Je nach verwendetem Katalog und Reichweite der Aufnahme ist es den automatisch arbeitenden Programmen durchaus möglich, mehr als drei Viertel der im Bild gefundenen Objekte als Katalogobjekte zu identifizieren. Die nicht identifizierbaren Objekte sind hierbei fast immer Artefakte wie Cosmics, andere Bildfehler oder zu schwache Sterne. Es kann sich bei ihnen aber durchaus auch um aus welchem Grund auch immer nicht im Katalog verzeichnete helle Sterne oder gar um einen neu entdeckten Kleinplaneten oder Kometen oder um eine neue Supernova handeln.

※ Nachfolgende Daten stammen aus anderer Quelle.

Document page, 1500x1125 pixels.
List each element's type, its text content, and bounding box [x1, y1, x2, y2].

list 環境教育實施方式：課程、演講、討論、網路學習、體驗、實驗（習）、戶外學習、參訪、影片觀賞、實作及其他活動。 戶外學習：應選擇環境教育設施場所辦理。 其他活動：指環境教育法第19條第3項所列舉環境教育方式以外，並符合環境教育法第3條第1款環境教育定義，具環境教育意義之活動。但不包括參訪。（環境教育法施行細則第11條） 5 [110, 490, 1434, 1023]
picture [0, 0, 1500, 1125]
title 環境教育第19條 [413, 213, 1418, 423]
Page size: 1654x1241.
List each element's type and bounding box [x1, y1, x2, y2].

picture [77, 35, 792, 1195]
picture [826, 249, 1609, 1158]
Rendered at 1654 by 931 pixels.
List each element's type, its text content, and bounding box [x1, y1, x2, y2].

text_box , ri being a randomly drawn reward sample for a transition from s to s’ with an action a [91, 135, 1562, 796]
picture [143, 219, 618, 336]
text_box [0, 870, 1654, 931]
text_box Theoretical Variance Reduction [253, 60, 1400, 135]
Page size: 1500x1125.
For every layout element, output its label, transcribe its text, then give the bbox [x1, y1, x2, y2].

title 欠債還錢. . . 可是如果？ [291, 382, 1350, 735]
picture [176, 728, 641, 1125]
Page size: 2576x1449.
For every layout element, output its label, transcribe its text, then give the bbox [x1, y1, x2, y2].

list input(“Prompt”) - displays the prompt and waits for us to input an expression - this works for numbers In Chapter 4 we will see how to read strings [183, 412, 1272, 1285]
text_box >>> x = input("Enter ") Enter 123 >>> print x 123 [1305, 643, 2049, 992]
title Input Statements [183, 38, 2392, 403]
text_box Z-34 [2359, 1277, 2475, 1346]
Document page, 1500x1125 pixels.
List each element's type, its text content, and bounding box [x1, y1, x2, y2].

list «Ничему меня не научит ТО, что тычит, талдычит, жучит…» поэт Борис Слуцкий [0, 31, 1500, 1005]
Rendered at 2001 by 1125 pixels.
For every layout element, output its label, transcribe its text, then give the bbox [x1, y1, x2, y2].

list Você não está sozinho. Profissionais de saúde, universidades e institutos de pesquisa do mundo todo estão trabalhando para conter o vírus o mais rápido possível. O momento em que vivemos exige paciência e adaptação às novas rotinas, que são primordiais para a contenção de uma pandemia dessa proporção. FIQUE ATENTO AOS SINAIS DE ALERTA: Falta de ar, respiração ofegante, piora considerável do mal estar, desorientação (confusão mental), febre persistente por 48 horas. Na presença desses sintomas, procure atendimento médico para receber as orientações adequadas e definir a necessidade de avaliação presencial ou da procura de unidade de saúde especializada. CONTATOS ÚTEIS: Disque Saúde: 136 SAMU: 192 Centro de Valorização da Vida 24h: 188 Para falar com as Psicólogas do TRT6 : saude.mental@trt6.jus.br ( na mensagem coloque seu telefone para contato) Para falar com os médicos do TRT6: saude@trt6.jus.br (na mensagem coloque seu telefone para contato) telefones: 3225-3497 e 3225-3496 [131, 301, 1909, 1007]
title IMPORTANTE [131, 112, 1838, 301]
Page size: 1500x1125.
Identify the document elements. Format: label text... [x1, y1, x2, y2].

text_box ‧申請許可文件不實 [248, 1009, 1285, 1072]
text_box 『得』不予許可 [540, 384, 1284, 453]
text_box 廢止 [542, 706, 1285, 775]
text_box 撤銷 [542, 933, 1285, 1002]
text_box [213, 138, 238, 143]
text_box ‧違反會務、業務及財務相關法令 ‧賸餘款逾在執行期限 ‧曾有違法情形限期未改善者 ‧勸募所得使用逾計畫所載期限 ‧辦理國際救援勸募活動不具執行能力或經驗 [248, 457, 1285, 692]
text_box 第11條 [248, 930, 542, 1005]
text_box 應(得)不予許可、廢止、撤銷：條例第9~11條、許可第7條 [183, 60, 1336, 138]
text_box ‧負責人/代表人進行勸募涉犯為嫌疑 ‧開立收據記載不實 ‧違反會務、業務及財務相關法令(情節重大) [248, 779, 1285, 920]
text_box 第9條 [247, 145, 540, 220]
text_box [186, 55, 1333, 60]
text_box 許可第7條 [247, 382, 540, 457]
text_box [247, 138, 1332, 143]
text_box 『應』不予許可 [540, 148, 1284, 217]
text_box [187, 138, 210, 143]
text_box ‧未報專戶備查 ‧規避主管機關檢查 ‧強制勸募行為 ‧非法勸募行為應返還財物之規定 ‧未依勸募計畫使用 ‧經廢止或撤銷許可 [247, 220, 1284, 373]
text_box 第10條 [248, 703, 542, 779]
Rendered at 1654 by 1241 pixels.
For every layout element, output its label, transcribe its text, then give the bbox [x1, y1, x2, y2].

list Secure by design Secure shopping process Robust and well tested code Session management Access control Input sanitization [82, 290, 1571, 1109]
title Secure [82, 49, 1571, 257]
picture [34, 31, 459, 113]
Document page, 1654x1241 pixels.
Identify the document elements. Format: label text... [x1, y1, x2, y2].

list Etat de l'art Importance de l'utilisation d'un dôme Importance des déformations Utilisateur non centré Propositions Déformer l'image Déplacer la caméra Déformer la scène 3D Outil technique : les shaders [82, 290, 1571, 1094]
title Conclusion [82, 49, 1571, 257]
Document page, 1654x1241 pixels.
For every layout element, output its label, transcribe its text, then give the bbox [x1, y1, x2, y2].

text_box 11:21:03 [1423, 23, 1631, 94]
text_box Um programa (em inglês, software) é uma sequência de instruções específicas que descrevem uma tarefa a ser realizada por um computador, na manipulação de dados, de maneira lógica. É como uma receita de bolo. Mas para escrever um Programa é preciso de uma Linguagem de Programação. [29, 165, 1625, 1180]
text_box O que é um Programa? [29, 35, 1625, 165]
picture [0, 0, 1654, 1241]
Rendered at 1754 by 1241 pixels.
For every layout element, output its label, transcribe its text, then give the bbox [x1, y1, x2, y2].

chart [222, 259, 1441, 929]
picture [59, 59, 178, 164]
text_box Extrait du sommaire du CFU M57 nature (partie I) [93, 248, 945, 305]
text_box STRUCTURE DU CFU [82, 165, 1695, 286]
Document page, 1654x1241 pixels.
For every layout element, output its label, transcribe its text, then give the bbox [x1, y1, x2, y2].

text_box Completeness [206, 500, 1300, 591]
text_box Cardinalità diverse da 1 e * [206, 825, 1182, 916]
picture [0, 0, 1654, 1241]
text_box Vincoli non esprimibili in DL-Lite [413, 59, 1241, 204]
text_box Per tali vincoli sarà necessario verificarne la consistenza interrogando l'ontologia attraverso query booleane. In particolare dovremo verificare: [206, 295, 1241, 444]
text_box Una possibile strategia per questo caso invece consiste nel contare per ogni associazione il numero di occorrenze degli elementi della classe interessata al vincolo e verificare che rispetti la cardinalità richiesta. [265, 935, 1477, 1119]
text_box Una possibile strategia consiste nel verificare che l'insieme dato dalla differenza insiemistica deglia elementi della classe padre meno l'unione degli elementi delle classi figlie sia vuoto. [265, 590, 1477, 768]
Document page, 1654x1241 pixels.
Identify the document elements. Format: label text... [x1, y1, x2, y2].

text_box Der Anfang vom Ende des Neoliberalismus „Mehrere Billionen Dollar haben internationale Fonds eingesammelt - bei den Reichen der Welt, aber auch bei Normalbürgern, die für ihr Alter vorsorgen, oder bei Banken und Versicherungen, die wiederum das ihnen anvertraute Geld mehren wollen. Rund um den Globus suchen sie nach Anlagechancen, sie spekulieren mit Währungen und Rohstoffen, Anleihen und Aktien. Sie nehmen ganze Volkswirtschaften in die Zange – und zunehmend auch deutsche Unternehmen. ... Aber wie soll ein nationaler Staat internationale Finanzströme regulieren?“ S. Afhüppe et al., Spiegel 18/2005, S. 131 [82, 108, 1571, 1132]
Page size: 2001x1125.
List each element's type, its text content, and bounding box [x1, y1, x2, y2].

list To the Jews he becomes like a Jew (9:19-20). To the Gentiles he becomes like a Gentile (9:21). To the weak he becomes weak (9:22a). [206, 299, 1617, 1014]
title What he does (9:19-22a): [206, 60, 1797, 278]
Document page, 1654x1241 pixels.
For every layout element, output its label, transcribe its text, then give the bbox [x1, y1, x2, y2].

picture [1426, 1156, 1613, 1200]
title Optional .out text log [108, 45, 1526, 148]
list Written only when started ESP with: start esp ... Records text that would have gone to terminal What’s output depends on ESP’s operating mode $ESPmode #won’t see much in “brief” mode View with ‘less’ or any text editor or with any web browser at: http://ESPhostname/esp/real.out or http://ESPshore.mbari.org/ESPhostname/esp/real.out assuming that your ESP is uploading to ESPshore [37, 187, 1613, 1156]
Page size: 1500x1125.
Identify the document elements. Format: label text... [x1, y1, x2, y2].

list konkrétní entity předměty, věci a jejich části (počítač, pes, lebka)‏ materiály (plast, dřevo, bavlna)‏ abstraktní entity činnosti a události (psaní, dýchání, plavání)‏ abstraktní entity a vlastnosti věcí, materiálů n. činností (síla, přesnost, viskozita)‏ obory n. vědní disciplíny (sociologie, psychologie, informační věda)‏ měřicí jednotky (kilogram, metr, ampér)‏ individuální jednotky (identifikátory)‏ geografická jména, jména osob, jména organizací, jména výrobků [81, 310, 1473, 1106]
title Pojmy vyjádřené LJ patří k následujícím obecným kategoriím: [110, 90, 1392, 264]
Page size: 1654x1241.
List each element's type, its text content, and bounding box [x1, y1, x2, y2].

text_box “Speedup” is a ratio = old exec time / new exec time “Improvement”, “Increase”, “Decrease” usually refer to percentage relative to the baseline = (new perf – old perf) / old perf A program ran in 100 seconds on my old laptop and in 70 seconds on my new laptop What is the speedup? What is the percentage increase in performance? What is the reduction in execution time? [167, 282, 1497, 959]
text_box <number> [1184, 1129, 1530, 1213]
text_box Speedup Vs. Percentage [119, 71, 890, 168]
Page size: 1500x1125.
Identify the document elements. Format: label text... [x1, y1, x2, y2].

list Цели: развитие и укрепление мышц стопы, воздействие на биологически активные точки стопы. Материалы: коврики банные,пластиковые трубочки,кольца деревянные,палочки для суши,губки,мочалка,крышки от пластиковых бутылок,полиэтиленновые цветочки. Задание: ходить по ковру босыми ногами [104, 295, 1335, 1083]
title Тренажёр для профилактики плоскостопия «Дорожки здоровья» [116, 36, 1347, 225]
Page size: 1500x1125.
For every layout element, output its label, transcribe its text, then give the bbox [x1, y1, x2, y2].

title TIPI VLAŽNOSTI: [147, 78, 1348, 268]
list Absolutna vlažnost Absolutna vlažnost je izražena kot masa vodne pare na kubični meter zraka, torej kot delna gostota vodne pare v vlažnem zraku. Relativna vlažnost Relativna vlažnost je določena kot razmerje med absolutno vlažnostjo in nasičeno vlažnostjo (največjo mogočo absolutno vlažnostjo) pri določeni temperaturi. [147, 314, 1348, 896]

In vielen Fällen hilft es hier bereits, zwei mit geringem zeitlichen Abstand gewonnene Aufnahmen desselben Himmelsgebiets abwechselnd darzustellen. Bei diesem so genannten "Blinken" erscheinen Bildfehler normalerweise nur auf einer der beiden Aufnahmen, während alle "echten Objekte" auf beiden Bildern vorhanden sind. Bewegte Objekte, wie z.B. Kleinplaneten oder Kometen, sind zwar auch auf beiden Aufnahmen vorhanden, zeigen jedoch einen von ihrer Eigenbewegung unter den Sternen abhängigen Versatz. Sie scheinen regelrecht zu springen. Um sicher zu gehen, dass nicht zufällig zwei Artefakte auf den verschiedenen Aufnahmen ein bewegtes Objekt vortäuschen, erlauben viele der Auswerteprogramme das Blinken von drei oder noch mehr Aufnahmen. Je mehr Aufnahmen hier verwendet werden, desto sicher kann man sein, dass das neu gefundene Objekt auch wirklich real ist.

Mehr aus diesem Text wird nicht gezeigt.